[Recorded data]
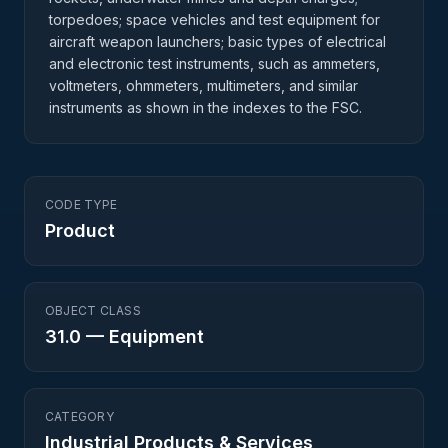
torpedoes; space vehicles and test equipment for
aircraft weapon launchers; basic types of electrical
and electronic test instruments, such as ammeters,
voltmeters, ohmmeters, multimeters, and similar
instruments as shown in the indexes to the FSC.
CODE TYPE
Product
OBJECT CLASS
31.0
—
Equipment
CATEGORY
Industrial Products & Services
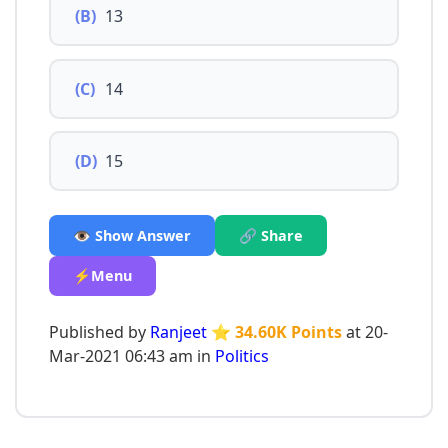
(B)
13
(C)
14
(D)
15
👁️ Show Answer
🔗 Share
⚡Menu
Published by
Ranjeet
⭐ 34.60K Points
at 20-
Mar-2021 06:43 am in
Politics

◆ ASSIGNMENT
Leave the pictures out and reproduce all of the records exactly.

◆ EXERCISE OUTPUT
torpedoes; space vehicles and test equipment for
aircraft weapon launchers; basic types of electrical
and electronic test instruments, such as ammeters,
voltmeters, ohmmeters, multimeters, and similar
instruments as shown in the indexes to the FSC.
CODE TYPE
Product
OBJECT CLASS
31.0
—
Equipment
CATEGORY
Industrial Products & Services
(B)
13
(C)
14
(D)
15
👁️ Show Answer
🔗 Share
⚡Menu
Published by
Ranjeet
⭐ 34.60K Points
at 20-
Mar-2021 06:43 am in
Politics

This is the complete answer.